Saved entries
*** Begin section ***
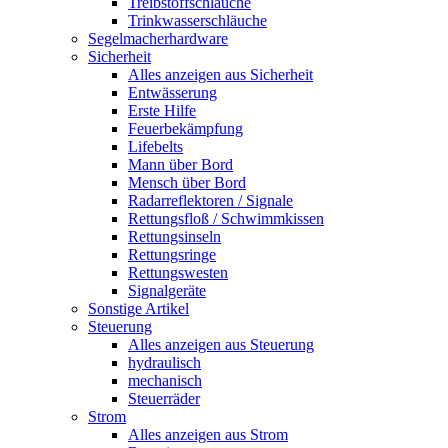
Treibstoffschläuche
Trinkwasserschläuche
Segelmacherhardware
Sicherheit
Alles anzeigen aus Sicherheit
Entwässerung
Erste Hilfe
Feuerbekämpfung
Lifebelts
Mann über Bord
Mensch über Bord
Radarreflektoren / Signale
Rettungsfloß / Schwimmkissen
Rettungsinseln
Rettungsringe
Rettungswesten
Signalgeräte
Sonstige Artikel
Steuerung
Alles anzeigen aus Steuerung
hydraulisch
mechanisch
Steuerräder
Strom
Alles anzeigen aus Strom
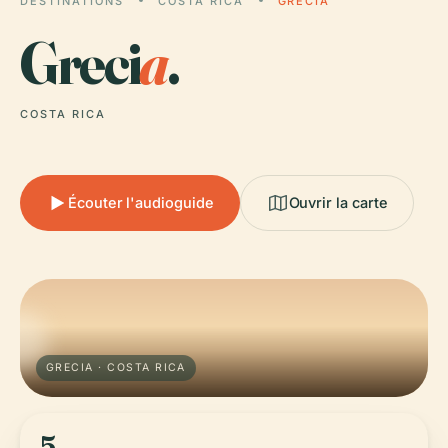
DESTINATIONS
COSTA RICA
GRECIA
Greci
a
.
COSTA RICA
Écouter l'audioguide
Ouvrir la carte
GRECIA · COSTA RICA
5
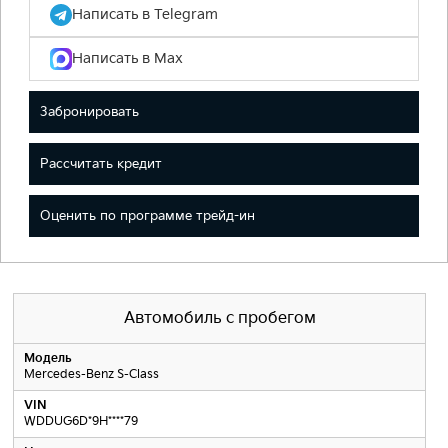
Написать в Telegram
Написать в Max
Забронировать
Рассчитать кредит
Оценить по программе трейд-ин
Автомобиль с пробегом
Модель
Mercedes-Benz S-Class
VIN
WDDUG6D*9H****79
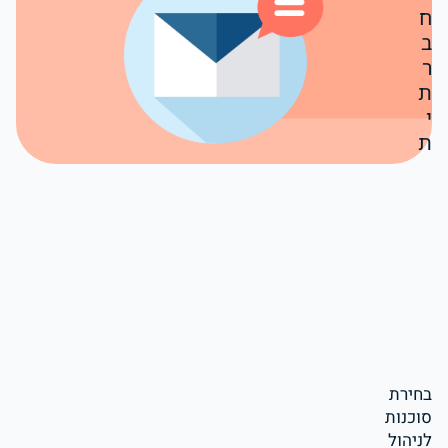
ח
ב
ר
ת
י
ת
בחירת
סוכנות
לניהול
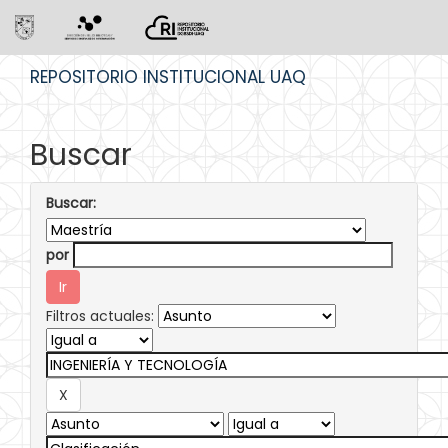
Skip
REPOSITORIO INSTITUCIONAL UAQ
navigation
Buscar
Buscar:
por
Filtros actuales:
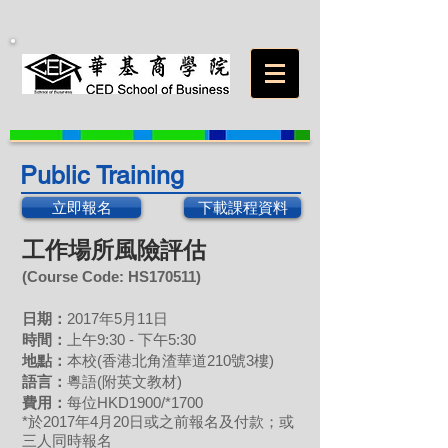
Public Training
立即報名
下載課程資料
工作場所風險評估
(Course Code: HS170511
)
日期：
2017年5月11日
時間：
上午9:30 - 下午5:30
地點：
本校(香港北角渣華道210號3樓)
語言：
粵語(附英文教材)
費用：
每位HKD1900/
*1700
*於2017年4月20日或之前報名及付款；或
三人同時報名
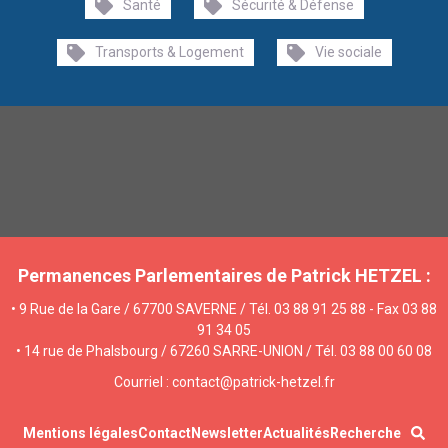
Santé
Sécurité & Défense
Transports & Logement
Vie sociale
Permanences Parlementaires de Patrick HETZEL :
• 9 Rue de la Gare / 67700 SAVERNE / Tél. 03 88 91 25 88 - Fax 03 88
91 34 05
• 14 rue de Phalsbourg / 67260 SARRE-UNION / Tél. 03 88 00 60 08
Courriel : contact@patrick-hetzel.fr
Mentions légales
Contact
Newsletter
Actualités
Recherche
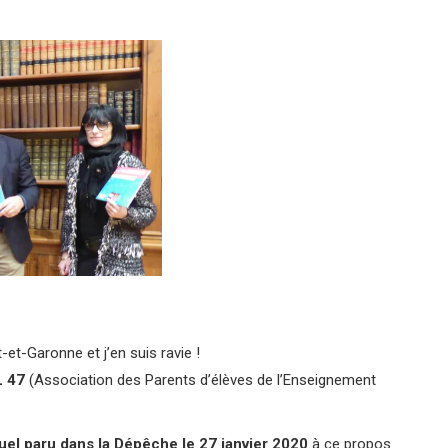
-et-Garonne et j’en suis ravie !
L 47
(Association des Parents d’élèves de l’Enseignement
uel paru dans la Dépêche le 27 janvier 2020
à ce propos.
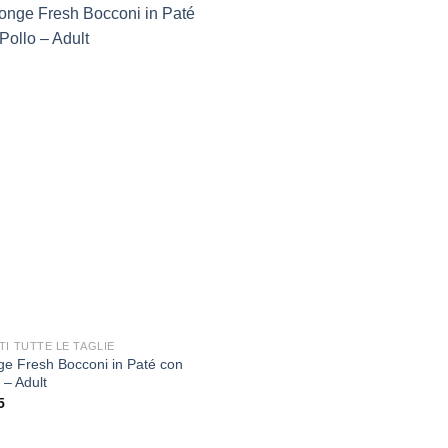
Aggiungi
alla lista
dei
desideri
TI TUTTE LE TAGLIE
e Fresh Bocconi in Paté con
 – Adult
5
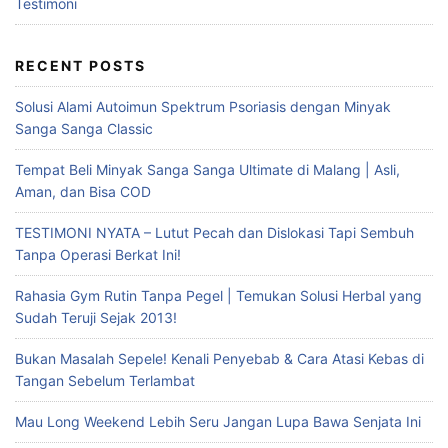
Testimoni
RECENT POSTS
Solusi Alami Autoimun Spektrum Psoriasis dengan Minyak
Sanga Sanga Classic
Tempat Beli Minyak Sanga Sanga Ultimate di Malang | Asli,
Aman, dan Bisa COD
TESTIMONI NYATA – Lutut Pecah dan Dislokasi Tapi Sembuh
Tanpa Operasi Berkat Ini!
Rahasia Gym Rutin Tanpa Pegel | Temukan Solusi Herbal yang
Sudah Teruji Sejak 2013!
Bukan Masalah Sepele! Kenali Penyebab & Cara Atasi Kebas di
Tangan Sebelum Terlambat
Mau Long Weekend Lebih Seru Jangan Lupa Bawa Senjata Ini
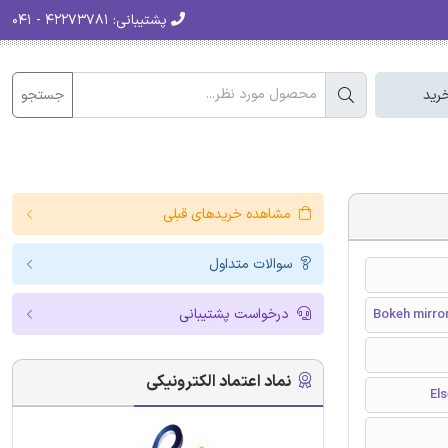
پشتیبانی:
۴۲۲۷۳۷۸۱ - ۰۴۱
جستجو
رید
مشاهده خریدهای قبلی
سوالات متداول
درخواست پشتیبانی
Bokeh mirro
نماد اعتماد الکترونیکی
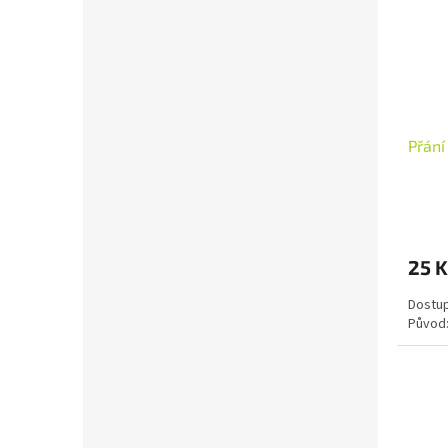
Přání
25 K
Dostup
Původ:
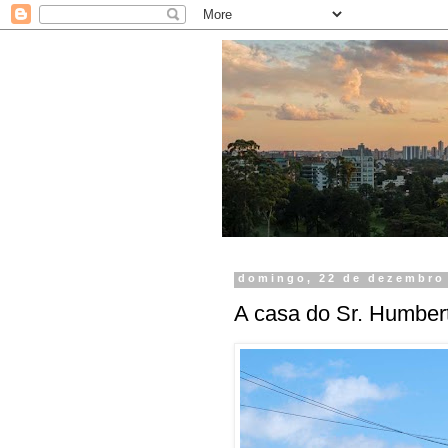
domingo, 22 de dezembro
A casa do Sr. Humber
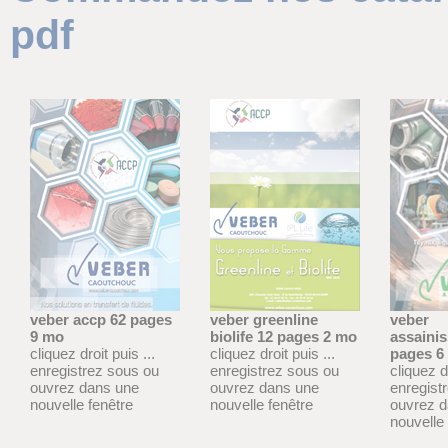
pdf
veber accp 62 pages
veber greenline
veber
9 mo
biolife 12 pages 2 mo
assaini
cliquez droit puis ...
cliquez droit puis ...
pages 6
enregistrez sous ou
enregistrez sous ou
cliquez dr
ouvrez dans une
ouvrez dans une
enregist
nouvelle fenêtre
nouvelle fenêtre
ouvrez 
nouvelle 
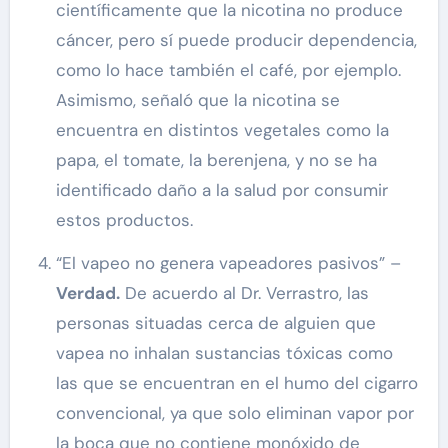
científicamente que la nicotina no produce
cáncer, pero sí puede producir dependencia,
como lo hace también el café, por ejemplo.
Asimismo, señaló que la nicotina se
encuentra en distintos vegetales como la
papa, el tomate, la berenjena, y no se ha
identificado daño a la salud por consumir
estos productos.
“El vapeo no genera vapeadores pasivos” –
Verdad.
De acuerdo al Dr. Verrastro, las
personas situadas cerca de alguien que
vapea no inhalan sustancias tóxicas como
las que se encuentran en el humo del cigarro
convencional, ya que solo eliminan vapor por
la boca que no contiene monóxido de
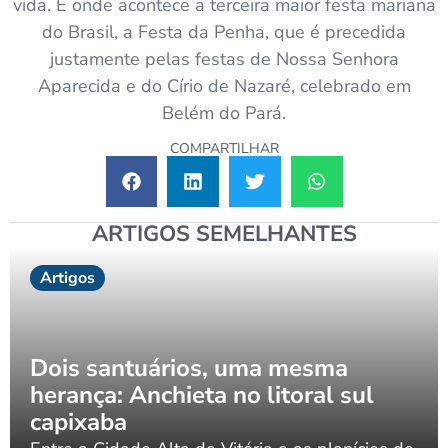
vida. E onde acontece a terceira maior festa mariana
do Brasil, a Festa da Penha, que é precedida
justamente pelas festas de Nossa Senhora
Aparecida e do Círio de Nazaré, celebrado em
Belém do Pará.
COMPARTILHAR
ARTIGOS SEMELHANTES
Artigos
Dois santuários, uma mesma
herança: Anchieta no litoral sul
capixaba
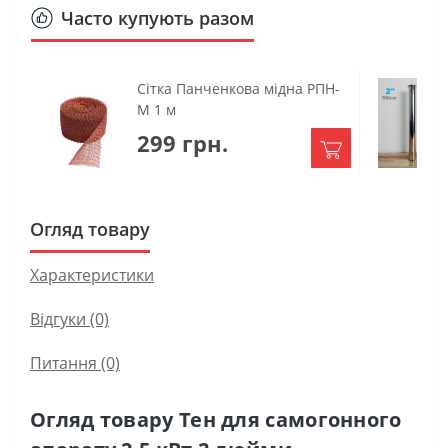
Часто купують разом
Сітка Панченкова мідна РПН-
М 1 м
299 грн.
Огляд товару
Характеристики
Відгуки (0)
Питання
(0)
Огляд товару Тен для самогонного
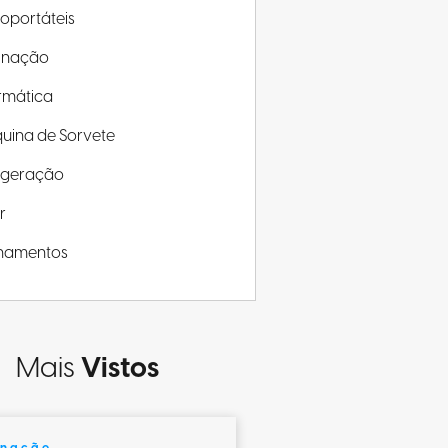
roportáteis
minação
rmática
uina de Sorvete
rigeração
r
inamentos
Mais
Vistos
*** End section ***
» **Instructions to follow**
Search the records for the word "Solusi" and return every line that holds it.

» **Response to the task**
Solusi Alami Autoimun Spektrum Psoriasis dengan Minyak
Rahasia Gym Rutin Tanpa Pegel | Temukan Solusi Herbal yang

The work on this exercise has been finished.